Marsh’s daughter, Sarah Adaline, married Nathaniel Greene Warthen in 1859. Due to the heavy Union presence in Northwest Georgia, the young couple relocated to the relatively safer Warthen homeplace in Warthen, Washington County at the height of the war. Afterwards they returned to LaFayette and also resided here with Sarah’s family.
It’s a near certainty that Spencer Marsh’s slaves were responsible for the construction of the house.
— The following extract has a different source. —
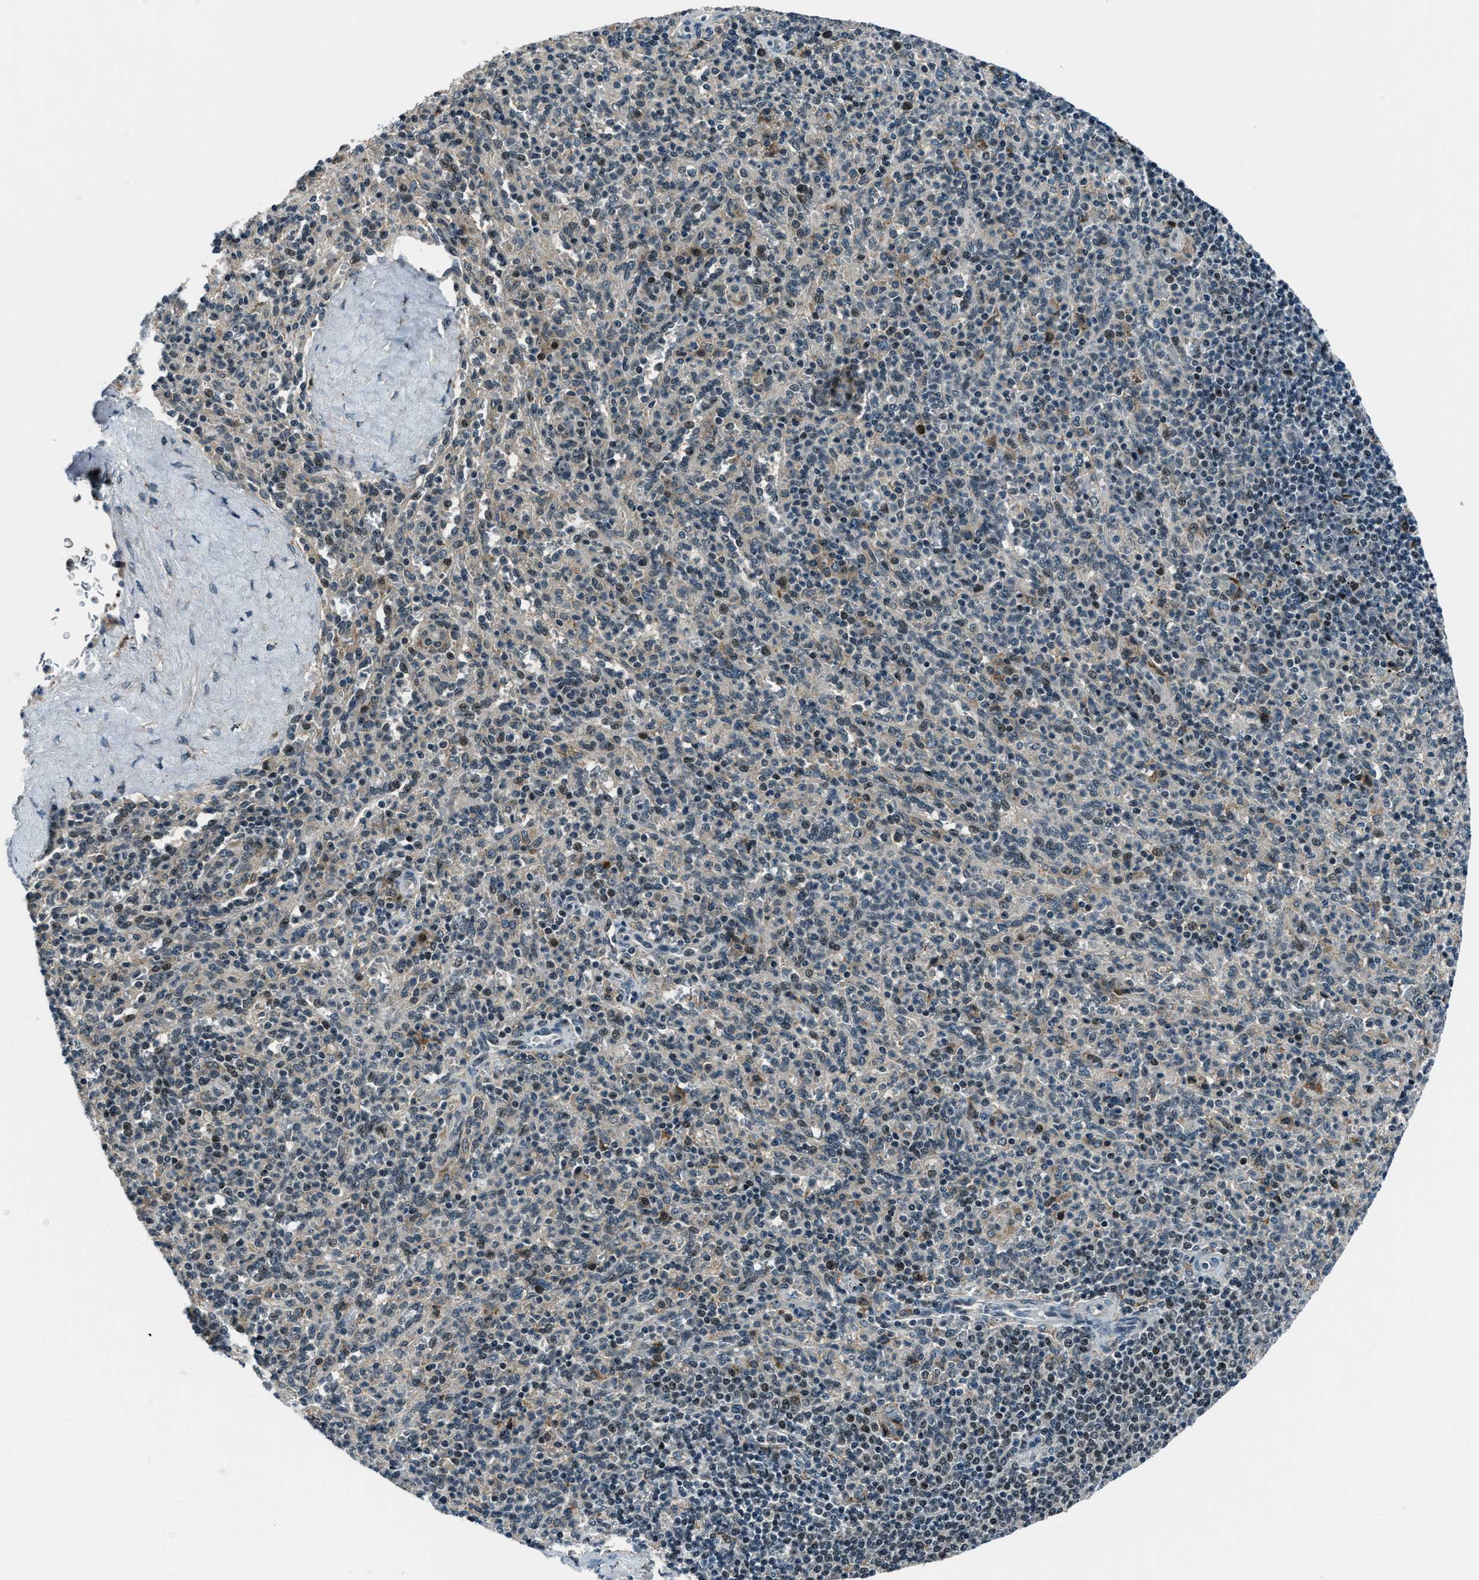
{"staining": {"intensity": "moderate", "quantity": "<25%", "location": "cytoplasmic/membranous"}, "tissue": "spleen", "cell_type": "Cells in red pulp", "image_type": "normal", "snomed": [{"axis": "morphology", "description": "Normal tissue, NOS"}, {"axis": "topography", "description": "Spleen"}], "caption": "Immunohistochemistry (IHC) (DAB) staining of benign spleen displays moderate cytoplasmic/membranous protein expression in about <25% of cells in red pulp.", "gene": "ACTL9", "patient": {"sex": "male", "age": 36}}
He owned 12 in 1850. One of them, 16-year-old Wiley Marsh, was Spencer’s son according to widely accepted oral history. [Interestingly, Wiley Marsh is mentioned on a Department of the Interior marker honoring the African-American presence on the property but it doesn’t note that he was Marsh’s son]. Built in the Greek Revival style popular by 1840, the house was expanded between 1895-10 by Marsh’s grandson, Spencer Marsh Warthen, who also added minimal Colonial Revival features, including the balustrade, around 1935. Almost every architectural element and update of the house has been extensively catalogued. Addie Augusta Wert, great-granddaughter of Spencer Marsh, was the last family member to reside here, removing to a nursing home in 1989. Patrick and Donna Clements bought the house from the estate in 1992 and sold it to the Walker County Historical Society in 2003. The Marsh House of LaFayette is now operated as a museum, with limited hours.
This is an abridged version of Dan H. Latham, Jr., and Beverly Foster’s excellent history of this house viewable on the National Register nomination form. It’s a fascinating read, especially in regards to some of the Civil War associations of the house and family, as well as the background on Wiley Marsh, Spencer’s “mulatto” son.
To enhanceme the interpretation of the African-American experience at the Marsh House, a log cabin has been moved here and reconstructed to replicate what a slave cabin would have looked like before the Civil War. This cabin is actually about a hundred years old and was an outbuilding located on another property. It was donated to the Marsh House by Breck Parker.